» Page extract
= = = =

Youness El Mouaffaq (1994), better known by his stage name Cri6, is a London-based Moroccan competitive b-boy. As of July 2017, he has won a silver medal in the Hip-hop dance category at the VIII Jeux de la Francophonie in Abidjan, Ivory Coast, competing together with the Moroccan national team 04 Lkarwa.

Career 
Youness El Mouaffaq was born in Fez, Morocco. He performed in some of the international dance competitions included Red Bull BC One World Final, World BBoy Series, The Notorious IBE, BBIC Korea, B.I.S China.

Youness El Mouaffaq, competing as Bboy Cri6, has been rising as a top competitor on the scene for the past few years. He's a member of El Mouwahidine and Lhiba Kingzoo with fellow Moroccan B-Boys,  and The Wolfer.

At the 2017 Jeux de la Francophonie in Abidjan, Ivory Coast, the Canal aux Bois stage hosted the final phase of Hip-hop dance competition. Youness El Mouaffaq won the silver medal in the Hip-hop dance category, competing together with the Moroccan national team 04 Lkarwa  and succeeded in hoisting the flag of Morocco in the skies of Abidjan and thus offering the country a silver medal at the VIII Jeux de la Francophonie.

= = = =

» Dataset section
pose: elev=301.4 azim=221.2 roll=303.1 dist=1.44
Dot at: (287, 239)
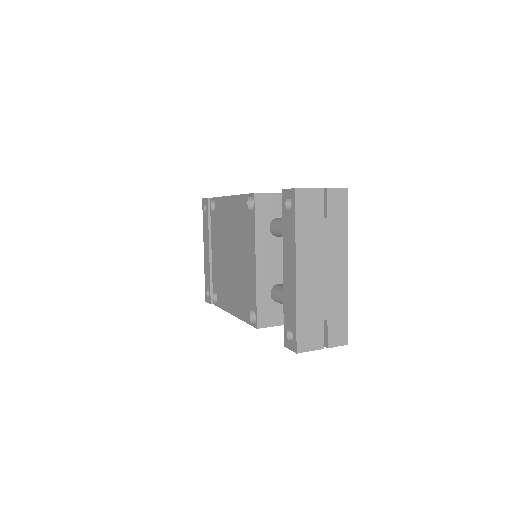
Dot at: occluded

= = = =

Copy out the passage from the Cri6 biography above, starting with "Youness El Mouaffaq (1994), better" and going on through "Korea, B.I.S China.".

Youness El Mouaffaq (1994), better known by his stage name Cri6, is a London-based Moroccan competitive b-boy. As of July 2017, he has won a silver medal in the Hip-hop dance category at the VIII Jeux de la Francophonie in Abidjan, Ivory Coast, competing together with the Moroccan national team 04 Lkarwa.

Career 
Youness El Mouaffaq was born in Fez, Morocco. He performed in some of the international dance competitions included Red Bull BC One World Final, World BBoy Series, The Notorious IBE, BBIC Korea, B.I.S China.